Nation Outside, Genesee County Sheriff’s Office launches vaccine program

FLINT — Inmates housed inside the Genesee County Jail now have access to the one-shot Johnson & Johnson COVID-19 vaccine, thanks to a partnership between the jail and criminal justice reform advocates.

Nation Outside, a nonprofit led by individuals working for criminal justice reform, has partnered with the Ambassador Program led by Genesee County Sheriff Chris Swanson to offer voluntary vaccine doses to inmates at the jail. Criminal justice reform candidates said that the one-shot Johnson & Johnson vaccine will eliminate the needs for a follow-up appointment for people who may be released from jail soon after their first shot.

“Jails and prisons have been hotspots for the spread of the coronavirus throughout the COVID-19 pandemic through no fault of the people who live inside them,” said Johnell Allen-Bey, Nation Outside’s regional coordinator for Flint. “The people there don’t have the option of social distancing and they often aren’t given the means to sanitize their living areas or to wear masks as recommended. That’s why we’re so glad that Sheriff Chris Swanson and the Genesee County Sheriff’s Office were willing to work with us to offer vaccines to people inside the jail to anyone who wants it, so at least they won’t have to worry about catching this potentially fatal virus on top of the other concerns they face.”

Since the start of the COVID-19 crisis, criminal justice reform advocates around the state have called for greater measures to protect people who are incarcerated from the virus that causes COVID-19. To date, 139 people incarcerated in state prisons and four Michigan Department of Corrections workers have died of COVID- 19.

Although the CDC has issued extensive guidelines to prevent the spread of COVID-19 in prison and jail settings, criminal justice reform advocates and people who are incarcerated have said that the state of Michigan and counties have fallen short of those guidelines in several ways throughout the crisis, such as not providing enough soap or hand sanitizer to keep hands clean, not providing enough masks and not thinning prison populations enough to allow people to socially distance.

While vaccines are being rolled out, COVID variants such as the UK variant— believed by some scientists 50 percent more contagious and 32 percent to 100 percent more lethal—are gaining hold in the state.

According to Nation Outside, Genesee County is one of the first counties in Michigan to create a vaccine program for its county jail. Nation Outside Jackson Coordinator Tony Gant said he hopes that other counties will follow the Genesee County Jail’s lead.
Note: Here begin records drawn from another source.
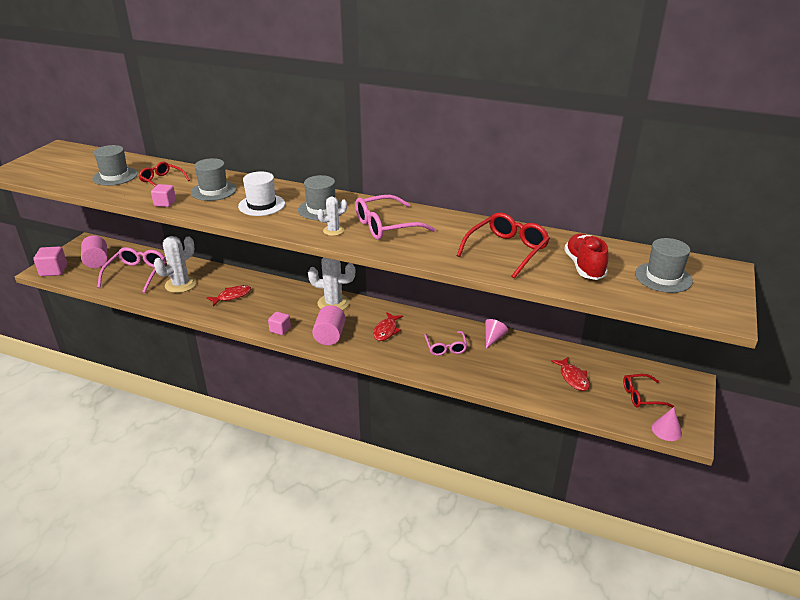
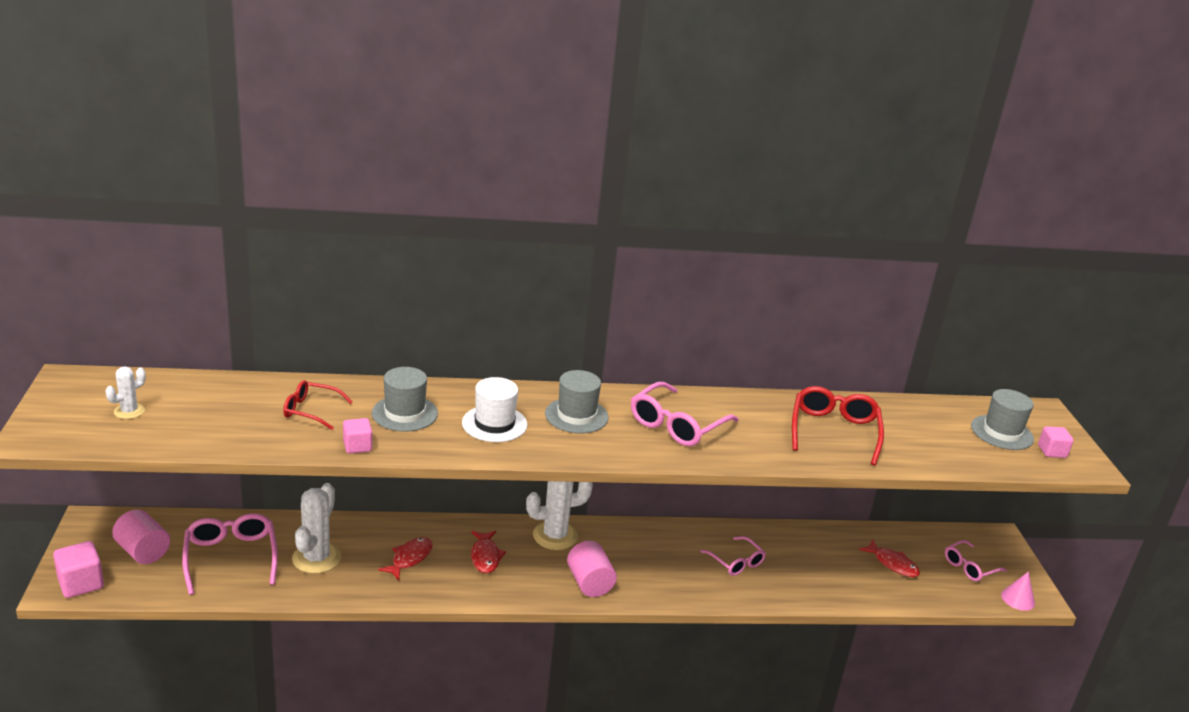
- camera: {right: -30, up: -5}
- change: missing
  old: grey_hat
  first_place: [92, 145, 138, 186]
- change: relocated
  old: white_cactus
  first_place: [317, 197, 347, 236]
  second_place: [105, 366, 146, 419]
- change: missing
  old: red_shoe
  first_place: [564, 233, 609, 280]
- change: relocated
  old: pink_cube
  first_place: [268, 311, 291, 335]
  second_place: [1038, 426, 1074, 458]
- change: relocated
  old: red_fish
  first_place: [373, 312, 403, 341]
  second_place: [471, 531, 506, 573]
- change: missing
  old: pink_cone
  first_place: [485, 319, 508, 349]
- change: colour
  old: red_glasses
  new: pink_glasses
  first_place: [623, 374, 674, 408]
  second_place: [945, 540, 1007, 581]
“There are no drawbacks to making this vaccine available to people in our county jails,” Gant said. “Whether they are serving a sentence or are just there because they couldn’t meet the demands of cash bail, these are people who will be coming home to our communities. It only makes sense to bring them home healthy. It protects their family and neighbors, and it protects the jail staff who work in close proximity to them on a daily basis. We’re grateful for the leadership of Sheriff Swanson, and we look forward to partnering with other counties who want to protect public health.” — B.G.